Search code examples
pythonpython-asyncio

Python async dataprocessing function


I want to run the runBacktest() function in async is this possible?

import pandas as pd
from pathlib import Path
from datetime import datetime

from indicators import *


#Loading the file.
dfCryptoCap = pd.read_csv(f"{Path(__file__).parent.resolve()}\CRYPTOCAP_TOTAL, 720_b2571.csv")
dfBtcUsd = pd.read_csv(f"{Path(__file__).parent.resolve()}\INDEX_BTCUSD, 720_17561.csv")

# Add Column for converted unix timestamp to datetime
dfCryptoCap['timeiso'] = pd.to_datetime(dfCryptoCap['time'],unit='s')
dfBtcUsd['timeiso'] = pd.to_datetime(dfBtcUsd['time'],unit='s')

dfCryptoCapHA = generateHeikinAshi(dfCryptoCap)
dfBtcUsdHA = generateHeikinAshi(dfBtcUsd)


results = []
def runBacktest(lenSmooth1, winningLenSmooth1, winningPNL):
    
    dfCryptoCapEMA = dfCryptoCapHA.copy()
    dfCryptoCapEMA['open'] = calculateEMA(dfCryptoCapHA['open'], lenSmooth1)
    dfCryptoCapEMA['high'] = calculateEMA(dfCryptoCapHA['high'], lenSmooth1)
    dfCryptoCapEMA['low'] = calculateEMA(dfCryptoCapHA['low'], lenSmooth1)
    dfCryptoCapEMA['close'] = calculateEMA(dfCryptoCapHA['close'], lenSmooth1)
    # print(dfCryptoCapSMA1)

    portfoliosize = 1000
    entryPrice = 0.0
    traderesult = 0.0
    for i in range(1, len(dfCryptoCapEMA)):

        if dfCryptoCapEMA.iloc[i]['close'] > dfCryptoCapEMA.iloc[i]['open'] and dfCryptoCapEMA.iloc[i -1]['close'] <= dfCryptoCapEMA.iloc[i -1]['open']:
            btcOHLC = dfBtcUsd.loc[dfBtcUsd['time'] == dfCryptoCapEMA.iloc[i]['time']]
            entryPrice = btcOHLC.iloc[0]['close'].tolist()

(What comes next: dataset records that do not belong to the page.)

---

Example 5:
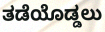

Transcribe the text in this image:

ತಡೆಯೊಡ್ಡಲು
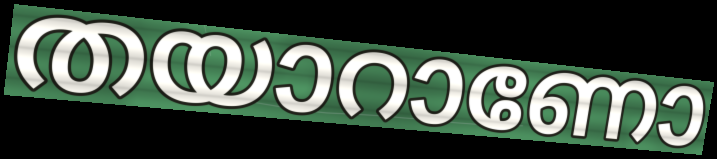
തയാറാണോ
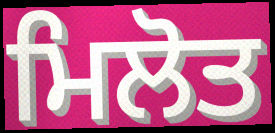
ਮਿਲੋਤ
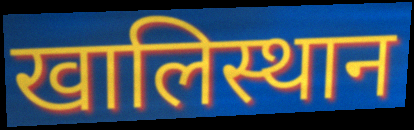
खालिस्थान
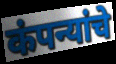
कंपन्यांचे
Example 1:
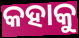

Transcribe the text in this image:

କହାକୁ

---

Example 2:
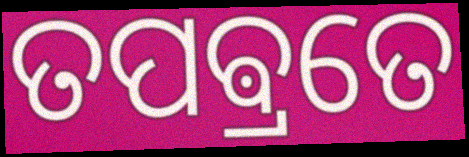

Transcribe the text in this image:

ତପଵ୍ରତେ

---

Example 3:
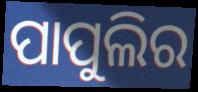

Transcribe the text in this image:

ପାପୁଲିର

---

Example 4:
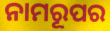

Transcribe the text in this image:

ନାମରୂପର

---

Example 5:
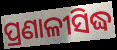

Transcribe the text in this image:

ପ୍ରଣାଳୀସିଦ୍ଧ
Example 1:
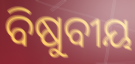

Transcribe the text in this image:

ବିଷୁବୀୟ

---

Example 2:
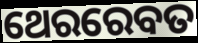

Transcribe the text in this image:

ଥେରରେବତ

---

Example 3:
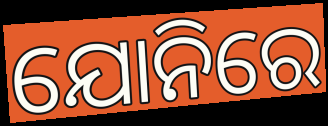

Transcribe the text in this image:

ଯୋନିରେ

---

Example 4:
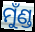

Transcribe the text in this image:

ମୁଁଣ୍ଡ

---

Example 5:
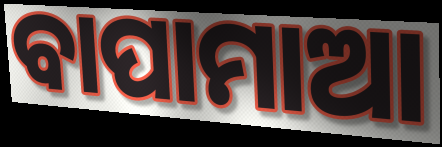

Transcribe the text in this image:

ବାପାମାଆ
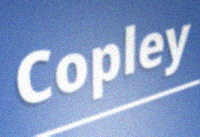
Copley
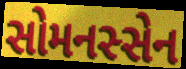
સોમનસ્સેન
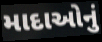
માદાઓનું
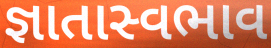
જ્ઞાતાસ્વભાવ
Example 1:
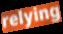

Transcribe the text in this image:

relying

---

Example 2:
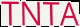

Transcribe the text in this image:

TNTA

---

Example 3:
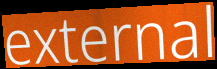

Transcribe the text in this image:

external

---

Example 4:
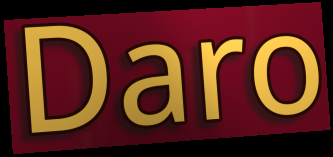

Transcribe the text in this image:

Daro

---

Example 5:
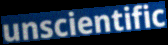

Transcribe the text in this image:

unscientific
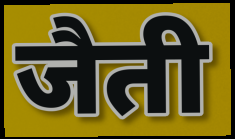
जैती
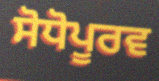
ਸੋਧੋਪੂਰਵ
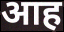
आह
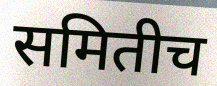
समितीच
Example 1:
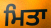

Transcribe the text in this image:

ਮਿਤਾ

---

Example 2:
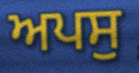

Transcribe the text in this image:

ਅਪਸੁ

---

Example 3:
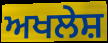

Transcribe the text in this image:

ਅਖਲੇਸ਼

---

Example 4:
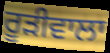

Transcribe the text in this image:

ਰੂਡ਼ੀਵਾਲਾ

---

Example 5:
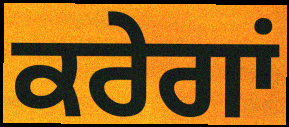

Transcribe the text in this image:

ਕਰੇਗਾਂ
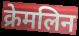
क्रेमलिन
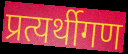
प्रत्यर्थीगण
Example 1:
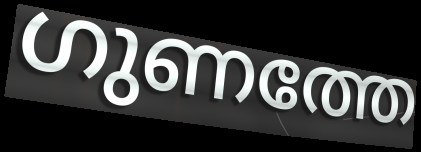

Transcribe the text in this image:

ഗുണത്തേ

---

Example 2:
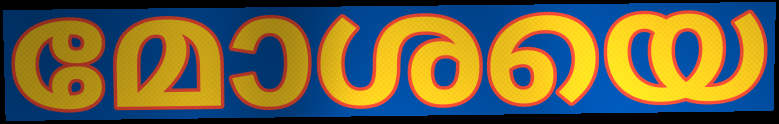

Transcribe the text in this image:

മോശയെ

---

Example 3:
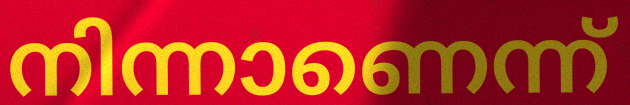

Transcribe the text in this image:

നിന്നാണെന്ന്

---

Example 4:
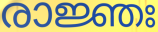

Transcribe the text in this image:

രാജ്ഞഃ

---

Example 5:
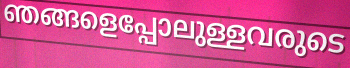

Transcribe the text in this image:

ഞങ്ങളെപ്പോലുള്ളവരുടെ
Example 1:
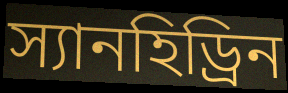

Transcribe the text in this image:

স্যানহিড্রিন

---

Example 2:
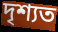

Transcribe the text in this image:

দৃশ্যত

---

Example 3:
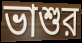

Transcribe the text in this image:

ভাশুর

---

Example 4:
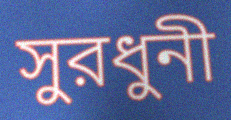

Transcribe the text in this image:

সুরধুনী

        elif dfCryptoCapEMA.iloc[i]['close'] < dfCryptoCapEMA.iloc[i]['open'] and dfCryptoCapEMA.iloc[i -1]['close'] >= dfCryptoCapEMA.iloc[i -1]['open']:
            btcOHLC = dfBtcUsd.loc[dfBtcUsd['time'] == dfCryptoCapEMA.iloc[i]['time']]

            try:
                traderesult = (btcOHLC.iloc[0]['close'].tolist() - entryPrice) / entryPrice * 100
            except:
                traderesult = 0
            
            if traderesult > 0:
                portfoliosize = portfoliosize * (1 + (traderesult / 100))
            elif traderesult < 0:
                portfoliosize = portfoliosize * (1 - (abs(traderesult) / 100))

    result = f"Round - lenSmooth1 = {lenSmooth1} | PNL = {round(portfoliosize,2)} || currentWinner = {winningLenSmooth1} | currentWinnerPNL = {round(winningPNL,2)}"
    #print(result)  
    
    if portfoliosize > winningPNL:
        results.append(result)
        winningPNL = portfoliosize
        winningLenSmooth1 = lenSmooth1
    
    return [winningLenSmooth1, winningPNL]


result = []
for x in range(1, 151, 1):
    if x == 1:
        result = runBacktest(x, 0, 0)
    else:
        result = runBacktest(x, result[0], result[1])
        print(results[len(results) - 1])

Currently, the backtest runs synchronously and with larger datasets each iteration take up to a minute at the moment. I want to speed up the process by run runBacktest() asynchronous with different lenSmooth1 value and review the results at the end.

i tried to add the following to my script but i don't see any improvements in duration

import asyncio

async def run_tasks():
   tasks = [runBacktest(x, 0, 0) for x in range(1, 151, 1)]
   #await asyncio.wait(tasks)
   await asyncio.gather(*tasks)

def main():
   loop = asyncio.new_event_loop()
   asyncio.set_event_loop(loop)
   loop.run_until_complete(run_tasks())
   loop.close()

main()
print(results)

Solution

  • Async will improve performance when you are working with IO operations (e.g. waiting for a response over a network, loading a file, etc.) but it won't do much to help with CPU-bound processes.

    This article does a great job of breaking down different means of achieving concurrency in Python. What you're looking for is likely an implementation of the multiprocessing library.